Expert:  Zee J replied 18 days ago.

I would suggest further investigations to rule out any underlying problems with heart perfusion

Expert:  Zee J replied 18 days ago.

1. Stress test. Your heart rhythm, blood pressure and breathing are monitored while you walk on a treadmill or ride a stationary bike. Exercise makes your heart pump harder and faster than usual, so a stress test can detect heart problems that might not be noticeable otherwise

2. Echocardiogram and Stress echocardiogram. A stress echocardiogram is similar to a regular echocardiogram, except the test is done after you exercise in the doctor's office on a treadmill or stationary bike.

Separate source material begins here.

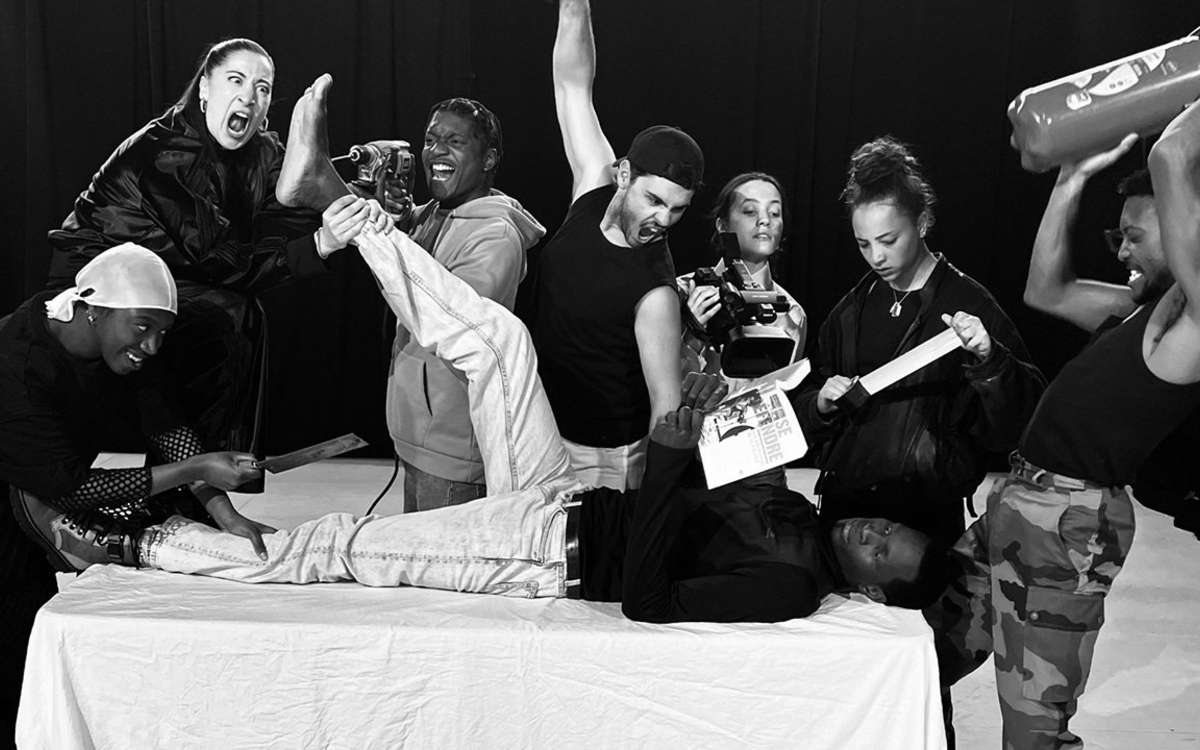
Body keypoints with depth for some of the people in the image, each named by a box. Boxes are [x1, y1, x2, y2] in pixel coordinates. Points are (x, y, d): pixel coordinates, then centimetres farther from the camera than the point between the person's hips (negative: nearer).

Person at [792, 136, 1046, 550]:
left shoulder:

3. Nuclear stress test. Small amounts of radioactive material are injected into your bloodstream. While you exercise, your doctor can watch as it flows through your heart and lungs — allowing blood-flow problems to be identified.

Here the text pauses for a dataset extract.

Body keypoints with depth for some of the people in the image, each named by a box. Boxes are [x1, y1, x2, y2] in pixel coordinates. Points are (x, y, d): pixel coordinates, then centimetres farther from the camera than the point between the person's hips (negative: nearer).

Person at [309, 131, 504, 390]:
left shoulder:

4. Coronary angiography. A dye is injected into the blood vessels of your heart. Then a series of X-ray images (angiograms) are taken, showing the dye's path. This test gives your doctor a detailed look at the inside of your blood vessels.

5. Cardiac CT scan. This test can determine if you have a buildup of calcium in your coronary arteries — a sign of coronary atherosclerosis. The heart arteries can also be seen using CT scanning (coronary CT angiogram).

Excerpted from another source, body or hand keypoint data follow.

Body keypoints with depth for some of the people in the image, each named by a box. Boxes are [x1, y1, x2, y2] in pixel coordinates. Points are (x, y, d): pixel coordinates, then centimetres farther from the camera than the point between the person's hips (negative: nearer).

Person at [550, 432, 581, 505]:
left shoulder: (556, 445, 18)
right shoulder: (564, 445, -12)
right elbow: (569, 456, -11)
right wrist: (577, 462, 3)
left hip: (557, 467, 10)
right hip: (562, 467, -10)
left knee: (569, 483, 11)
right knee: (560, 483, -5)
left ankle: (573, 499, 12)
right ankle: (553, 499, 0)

Expert:  Zee J replied 18 days ago.

These tests would be helpful in determining any issues with cardiac blood supply or structural issues

Expert:  Zee J replied 18 days ago.

I am still here

Please do let me know if you have any further questions I would be happy to answer

Best of luck

Customer: replied 17 days ago.
Hello, I got an echo test two years ago and it was also clear. I am 18 years old and I am a female. The pain is there all the time it does not give relief when I rest or when I exercise it does not get worse with exercise either. My blood preassure is normal I have no palpitations or shortness of breath
Expert:  Zee J replied 17 days ago.
Then most likely it is not a heart problem
Expert:  Zee J replied 17 days ago.

Then the maximum you can do to find out any small issues with heart is do the following tests, although in my opinion not required as you do not seem to have any heart related issues:


Nuclear stress test. Small amounts of radioactive material are injected into your bloodstream. While you exercise, your doctor can watch as it flows through your heart and lungs — allowing blood-flow problems to be identified.

Coronary angiography. A dye is injected into the blood vessels of your heart. Then a series of X-ray images (angiograms) are taken, showing the dye's path. This test gives your doctor a detailed look at the inside of your blood vessels.